Some relevant variables to us are Survived (1 if they did, 0 if they didn't), Pclass (1st, 2nd, or 3rd class), Sex, and Age.  The variables we'll ignore are SibSp (how many siblings or spouses on the Titanic), Parch (number of parents or children on the Titanic), Ticket number, the fare paid, the cabin number, and the port of embarkation.

In [None]:
import pandas as pd
df = pd.read_csv('titanic.csv', index_col = 'PassengerId')
df.head()

We next make sure there's nothing unexpected about the column names or the types of these columns.  Aside from sex being a string instead of a more convenient number, everything here is as expected.

In [None]:
df.columns

In [None]:
df.dtypes

What is the overall average survival rate?  The average age?  We can use describe() to get a sense of the numeric variables.

In [None]:
df.describe()

Now, what was correlated with survival?  We can use df.corr() to see.

In [None]:
df.corr()

It looks like age doesn't have much relationship with the survived variable, but Pclass has a weak negative correlation with it (third class has lower survival than first).
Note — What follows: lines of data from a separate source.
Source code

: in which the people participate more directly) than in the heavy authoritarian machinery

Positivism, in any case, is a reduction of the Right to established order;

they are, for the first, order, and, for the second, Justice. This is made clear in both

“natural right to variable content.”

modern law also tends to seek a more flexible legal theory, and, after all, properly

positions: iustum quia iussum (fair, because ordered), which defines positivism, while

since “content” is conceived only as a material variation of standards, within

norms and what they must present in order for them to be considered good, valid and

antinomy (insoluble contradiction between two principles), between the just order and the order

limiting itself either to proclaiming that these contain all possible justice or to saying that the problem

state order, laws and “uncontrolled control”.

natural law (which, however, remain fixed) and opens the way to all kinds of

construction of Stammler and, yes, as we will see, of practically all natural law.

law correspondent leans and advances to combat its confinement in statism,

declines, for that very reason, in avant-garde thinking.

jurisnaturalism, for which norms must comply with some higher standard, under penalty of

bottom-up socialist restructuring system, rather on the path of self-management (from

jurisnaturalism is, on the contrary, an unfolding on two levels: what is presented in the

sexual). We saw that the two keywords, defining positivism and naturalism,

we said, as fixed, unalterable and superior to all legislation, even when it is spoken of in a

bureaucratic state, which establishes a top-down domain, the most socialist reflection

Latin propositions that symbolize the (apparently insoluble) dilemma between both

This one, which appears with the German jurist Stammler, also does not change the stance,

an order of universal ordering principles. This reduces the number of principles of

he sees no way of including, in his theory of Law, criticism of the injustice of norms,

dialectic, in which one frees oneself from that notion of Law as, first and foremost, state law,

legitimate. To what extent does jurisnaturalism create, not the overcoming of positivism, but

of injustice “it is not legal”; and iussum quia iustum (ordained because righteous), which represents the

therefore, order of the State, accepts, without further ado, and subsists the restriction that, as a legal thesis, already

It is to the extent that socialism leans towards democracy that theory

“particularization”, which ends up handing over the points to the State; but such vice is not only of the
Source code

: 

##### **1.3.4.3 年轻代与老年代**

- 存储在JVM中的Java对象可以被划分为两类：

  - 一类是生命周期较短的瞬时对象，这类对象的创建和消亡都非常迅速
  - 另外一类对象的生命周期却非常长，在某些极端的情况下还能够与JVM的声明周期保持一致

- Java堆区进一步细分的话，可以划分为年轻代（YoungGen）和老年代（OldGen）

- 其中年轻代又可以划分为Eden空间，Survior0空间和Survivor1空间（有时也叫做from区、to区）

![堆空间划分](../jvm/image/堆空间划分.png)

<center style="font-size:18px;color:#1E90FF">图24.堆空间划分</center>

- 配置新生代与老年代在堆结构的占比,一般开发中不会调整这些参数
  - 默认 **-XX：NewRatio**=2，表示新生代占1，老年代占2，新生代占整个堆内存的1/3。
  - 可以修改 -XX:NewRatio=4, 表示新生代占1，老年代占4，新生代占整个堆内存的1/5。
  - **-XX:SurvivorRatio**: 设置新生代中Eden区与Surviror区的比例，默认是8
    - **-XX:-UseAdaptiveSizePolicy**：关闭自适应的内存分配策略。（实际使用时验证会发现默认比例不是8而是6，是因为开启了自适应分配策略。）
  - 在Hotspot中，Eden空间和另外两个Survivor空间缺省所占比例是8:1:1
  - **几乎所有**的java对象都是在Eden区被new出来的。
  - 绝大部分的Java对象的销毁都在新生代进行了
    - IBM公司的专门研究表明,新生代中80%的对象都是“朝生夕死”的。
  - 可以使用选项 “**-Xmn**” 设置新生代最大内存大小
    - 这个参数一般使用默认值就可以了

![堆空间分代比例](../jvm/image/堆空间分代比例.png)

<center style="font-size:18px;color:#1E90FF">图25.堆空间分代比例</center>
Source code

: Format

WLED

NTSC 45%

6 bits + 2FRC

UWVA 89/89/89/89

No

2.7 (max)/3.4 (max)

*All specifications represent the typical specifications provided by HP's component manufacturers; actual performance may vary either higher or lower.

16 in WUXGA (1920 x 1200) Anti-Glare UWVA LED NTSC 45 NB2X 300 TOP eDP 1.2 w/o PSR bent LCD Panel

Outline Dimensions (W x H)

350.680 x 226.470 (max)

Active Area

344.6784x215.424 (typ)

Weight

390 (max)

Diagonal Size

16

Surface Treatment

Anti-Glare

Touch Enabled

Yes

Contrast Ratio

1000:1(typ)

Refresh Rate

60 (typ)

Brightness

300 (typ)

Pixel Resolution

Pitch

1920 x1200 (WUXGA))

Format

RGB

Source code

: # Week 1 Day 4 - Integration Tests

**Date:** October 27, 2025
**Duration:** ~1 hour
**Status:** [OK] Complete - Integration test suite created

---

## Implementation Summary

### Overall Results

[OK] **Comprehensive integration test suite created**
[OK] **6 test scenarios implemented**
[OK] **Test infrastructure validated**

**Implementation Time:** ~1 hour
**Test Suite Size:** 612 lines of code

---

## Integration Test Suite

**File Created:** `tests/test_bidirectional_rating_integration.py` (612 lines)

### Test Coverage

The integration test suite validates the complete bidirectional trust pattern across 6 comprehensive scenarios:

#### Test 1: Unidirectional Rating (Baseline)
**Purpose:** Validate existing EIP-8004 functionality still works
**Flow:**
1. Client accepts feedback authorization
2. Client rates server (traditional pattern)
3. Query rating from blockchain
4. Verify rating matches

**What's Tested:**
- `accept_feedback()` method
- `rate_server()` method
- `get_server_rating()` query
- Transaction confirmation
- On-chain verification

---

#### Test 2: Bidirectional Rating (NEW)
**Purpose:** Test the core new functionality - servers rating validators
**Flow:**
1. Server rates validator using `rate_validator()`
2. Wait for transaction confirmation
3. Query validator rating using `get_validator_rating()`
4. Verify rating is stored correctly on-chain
Sex isn't in the table because it's not numeric.  But we can compute the survival rates separately for men and women.

In [None]:
males = df[df['Sex'] == 'male']
males

In [None]:
males.describe()

In [None]:
females = df[df['Sex'] == 'female']
females.describe()

That's certainly a larger survival rate for women.  Can we compute a correlation?

We can, as long as we create a new column for our table with numeric values instead of strings.  We can create a boolean column of True and False for df['Sex'] == 'female', then add this column to our dataframe by assigning it to a new column name.  The boolean values will be interpreted as 0 and 1 for the correlation.

In [None]:
df['sex_numeric'] = df['Sex'] == 'female'

In [None]:
df.corr()

That's a pretty strong correlation, the strongest in the table.

Circling back to the class of cabin, we could visualize the three survival rates using the built-in histogram method.

In [None]:
third_class = df[df['Pclass'] == 3]
second_class = df[df['Pclass'] == 2]
first_class = df[df['Pclass'] == 1]
third_class['Survived'].hist()

In [None]:
second_class['Survived'].hist()

In [None]:
first_class['Survived'].hist()

# More to come

We'll return to all this later - DataFrames have quite a lot that they can do.